_Exercise data_:

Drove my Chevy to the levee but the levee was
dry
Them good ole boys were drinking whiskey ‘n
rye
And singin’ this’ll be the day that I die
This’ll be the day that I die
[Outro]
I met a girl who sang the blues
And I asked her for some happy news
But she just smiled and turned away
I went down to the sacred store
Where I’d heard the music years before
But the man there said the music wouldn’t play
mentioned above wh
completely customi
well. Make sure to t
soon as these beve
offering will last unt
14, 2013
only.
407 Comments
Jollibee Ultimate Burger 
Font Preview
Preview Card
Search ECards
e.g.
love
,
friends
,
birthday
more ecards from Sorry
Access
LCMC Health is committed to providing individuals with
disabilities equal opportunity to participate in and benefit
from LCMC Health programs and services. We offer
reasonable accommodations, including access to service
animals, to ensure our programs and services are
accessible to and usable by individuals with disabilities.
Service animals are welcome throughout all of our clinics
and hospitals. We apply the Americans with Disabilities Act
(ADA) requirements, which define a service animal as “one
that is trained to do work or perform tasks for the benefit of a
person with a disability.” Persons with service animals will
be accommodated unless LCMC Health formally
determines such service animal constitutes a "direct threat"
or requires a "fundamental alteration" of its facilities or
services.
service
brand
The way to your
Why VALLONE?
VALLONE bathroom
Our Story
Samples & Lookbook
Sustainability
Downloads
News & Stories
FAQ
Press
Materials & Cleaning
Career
* * *
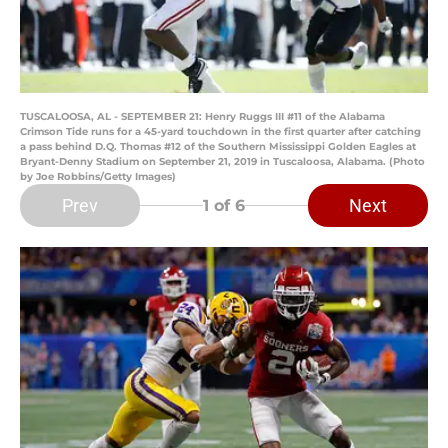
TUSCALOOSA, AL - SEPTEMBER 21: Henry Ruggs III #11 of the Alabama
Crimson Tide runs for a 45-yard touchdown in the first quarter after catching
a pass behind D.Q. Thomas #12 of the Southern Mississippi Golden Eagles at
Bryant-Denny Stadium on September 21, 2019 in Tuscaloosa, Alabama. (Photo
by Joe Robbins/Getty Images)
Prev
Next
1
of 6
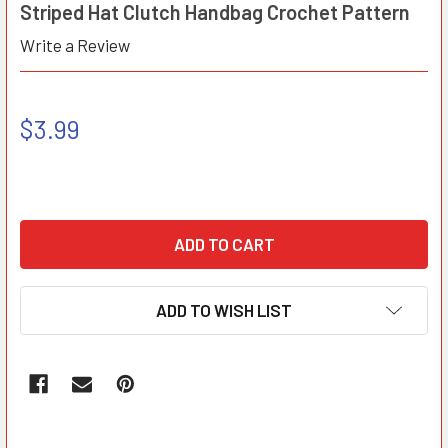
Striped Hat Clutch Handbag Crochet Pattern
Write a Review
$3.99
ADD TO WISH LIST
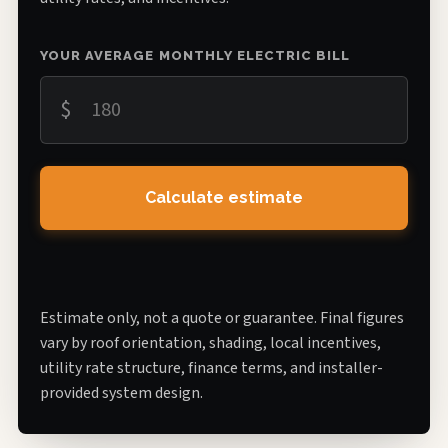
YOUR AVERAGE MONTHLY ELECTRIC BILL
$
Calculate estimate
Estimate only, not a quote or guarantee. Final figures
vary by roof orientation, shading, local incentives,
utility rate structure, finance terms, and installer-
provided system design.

_Task_: The answer is the lines above from the one with "TUSCALOOSA, AL - SEPTEMBER" to the one with "provided system design.", set down exactly, with no pictures.

_Output below_:
TUSCALOOSA, AL - SEPTEMBER 21: Henry Ruggs III #11 of the Alabama
Crimson Tide runs for a 45-yard touchdown in the first quarter after catching
a pass behind D.Q. Thomas #12 of the Southern Mississippi Golden Eagles at
Bryant-Denny Stadium on September 21, 2019 in Tuscaloosa, Alabama. (Photo
by Joe Robbins/Getty Images)
Prev
Next
1
of 6
Striped Hat Clutch Handbag Crochet Pattern
Write a Review
$3.99
ADD TO WISH LIST
YOUR AVERAGE MONTHLY ELECTRIC BILL
$
Calculate estimate
Estimate only, not a quote or guarantee. Final figures
vary by roof orientation, shading, local incentives,
utility rate structure, finance terms, and installer-
provided system design.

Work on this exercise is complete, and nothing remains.